The goal of the Creative Commons project is to allow creators to share their works with others; to build a large pool of creative content that others can use and re-use in their own works, and restore some sanity to the intellectual property debate.

Too often the debate over creative control tends to the extremes. At one pole is a vision of total control—a world in which every last use of a work is regulated and in which “all rights reserved” (and then some) is the norm. At the other end is a vision of anarchy—a world in which creators enjoy a wide range of freedom but are left vulnerable to exploitation. Balance, compromise, and moderation—once the driving forces of a copyright system that valued innovation and protection equally—have become endangered species.

Creative Commons is working to revive them. We use private rights to create public goods: creative works set free for certain uses.
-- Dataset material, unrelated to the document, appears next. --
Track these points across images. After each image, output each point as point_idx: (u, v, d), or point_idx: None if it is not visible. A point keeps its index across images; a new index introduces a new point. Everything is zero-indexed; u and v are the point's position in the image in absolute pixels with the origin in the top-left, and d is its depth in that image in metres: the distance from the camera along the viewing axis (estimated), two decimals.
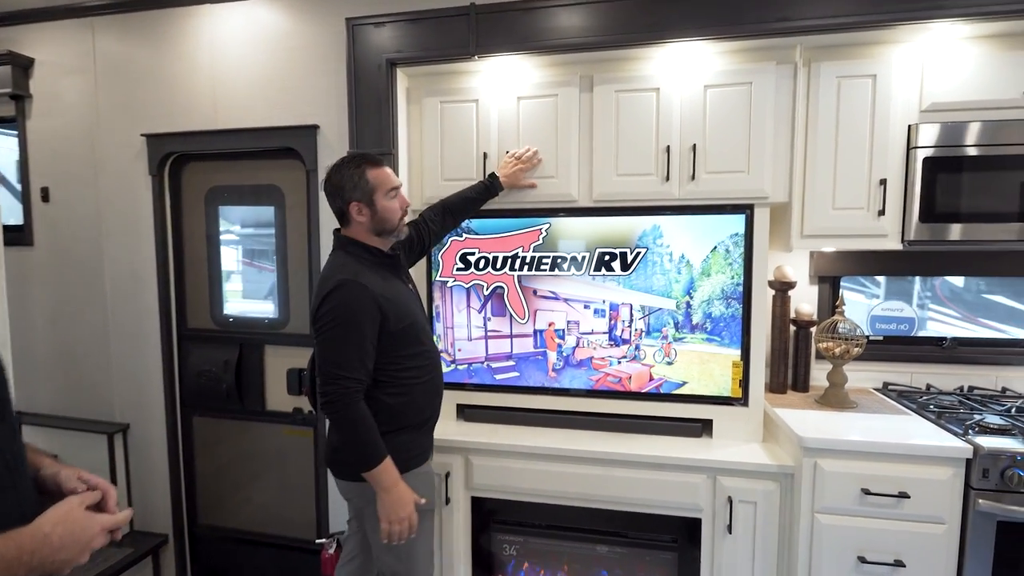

Like the free software and open-source movements, our ends are cooperative and community-minded, but our means are voluntary and libertarian. We work to offer creators a best-of-both-worlds way to protect their works while encouraging certain uses of them — to declare “some rights reserved.” Thus, a single goal unites Creative Commons’ current and future projects: to build a layer of reasonable, flexible copyright in the face of increasingly restrictive default rules.

The site that powers Creative Commons is built on Arsdigita’s Community System (ACS). The technology behind the licenses themselves is RDF, enabling our new Semantic Web search engine to seek out specific information on many web sites. We are regarded as one of the few public applications of the Semantic Web and are currently part of Semantic Web working groups at the W3C.

While the project isn’t exactly software, it is free licenses that are split into three layers: a humanreadable version anyone can understand, a lawyer-readable version for legal minds, and a machine- readable version that can be parsed by software applications and used in creative ways. The problem Creative Commons is addressing is the space between All Rights Reserved and No Rights Reserved—we are effectively letting creators license their content as Some Rights Reserved, per their wishes.

The potential users of our licenses are any creators of creative content. This includes musicians posting recordings online, artists sharing their drawings and paintings, photographers that would like others to collage their work, educators that want to share syllabi, and writers that would like to see others create stories based off their own. The potential beneficiaries of Creative Commons licenses include anyone that would like access to music, photos, writing, or films they would like to enjoy or recast into new works.

We feel our project is vital to the creative future of the internet, and of creativity in general. In a world of constantly increasing restrictions on what artists can do with their creations, Creative Commons exists to help creators share their work with others, and contribute to a rich pool of creativity that can be freely and legally built upon.